About this exercise
Quote every one of the records below, reproducing each line without any change.

Input records
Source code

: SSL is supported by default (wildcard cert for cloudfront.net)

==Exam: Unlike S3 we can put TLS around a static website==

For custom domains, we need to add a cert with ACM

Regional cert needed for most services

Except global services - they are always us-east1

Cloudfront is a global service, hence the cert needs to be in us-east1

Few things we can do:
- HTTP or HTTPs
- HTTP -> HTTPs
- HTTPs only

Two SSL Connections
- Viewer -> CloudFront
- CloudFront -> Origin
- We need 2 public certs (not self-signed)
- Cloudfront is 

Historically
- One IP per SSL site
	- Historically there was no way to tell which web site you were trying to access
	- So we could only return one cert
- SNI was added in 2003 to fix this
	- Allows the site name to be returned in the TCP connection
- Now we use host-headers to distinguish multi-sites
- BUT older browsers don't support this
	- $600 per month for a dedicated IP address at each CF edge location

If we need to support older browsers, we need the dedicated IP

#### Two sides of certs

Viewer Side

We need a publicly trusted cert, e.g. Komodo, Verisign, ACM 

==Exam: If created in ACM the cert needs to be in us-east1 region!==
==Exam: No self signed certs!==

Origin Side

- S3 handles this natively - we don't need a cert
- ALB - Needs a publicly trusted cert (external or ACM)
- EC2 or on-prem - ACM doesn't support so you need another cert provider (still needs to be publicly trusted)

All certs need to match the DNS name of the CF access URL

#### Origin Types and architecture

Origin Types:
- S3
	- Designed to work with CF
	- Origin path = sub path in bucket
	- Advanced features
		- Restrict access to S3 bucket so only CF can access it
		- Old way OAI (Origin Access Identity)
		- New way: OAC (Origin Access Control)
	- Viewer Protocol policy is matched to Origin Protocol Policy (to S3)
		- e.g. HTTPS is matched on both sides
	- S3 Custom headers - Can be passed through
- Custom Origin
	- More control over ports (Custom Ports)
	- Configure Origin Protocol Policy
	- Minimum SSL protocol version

Your response
Source code

: SSL is supported by default (wildcard cert for cloudfront.net)

==Exam: Unlike S3 we can put TLS around a static website==

For custom domains, we need to add a cert with ACM

Regional cert needed for most services

Except global services - they are always us-east1

Cloudfront is a global service, hence the cert needs to be in us-east1

Few things we can do:
- HTTP or HTTPs
- HTTP -> HTTPs
- HTTPs only

Two SSL Connections
- Viewer -> CloudFront
- CloudFront -> Origin
- We need 2 public certs (not self-signed)
- Cloudfront is 

Historically
- One IP per SSL site
	- Historically there was no way to tell which web site you were trying to access
	- So we could only return one cert
- SNI was added in 2003 to fix this
	- Allows the site name to be returned in the TCP connection
- Now we use host-headers to distinguish multi-sites
- BUT older browsers don't support this
	- $600 per month for a dedicated IP address at each CF edge location

If we need to support older browsers, we need the dedicated IP

#### Two sides of certs

Viewer Side

We need a publicly trusted cert, e.g. Komodo, Verisign, ACM 

==Exam: If created in ACM the cert needs to be in us-east1 region!==
==Exam: No self signed certs!==

Origin Side

- S3 handles this natively - we don't need a cert
- ALB - Needs a publicly trusted cert (external or ACM)
- EC2 or on-prem - ACM doesn't support so you need another cert provider (still needs to be publicly trusted)

All certs need to match the DNS name of the CF access URL

#### Origin Types and architecture

Origin Types:
- S3
	- Designed to work with CF
	- Origin path = sub path in bucket
	- Advanced features
		- Restrict access to S3 bucket so only CF can access it
		- Old way OAI (Origin Access Identity)
		- New way: OAC (Origin Access Control)
	- Viewer Protocol policy is matched to Origin Protocol Policy (to S3)
		- e.g. HTTPS is matched on both sides
	- S3 Custom headers - Can be passed through
- Custom Origin
	- More control over ports (Custom Ports)
	- Configure Origin Protocol Policy
	- Minimum SSL protocol version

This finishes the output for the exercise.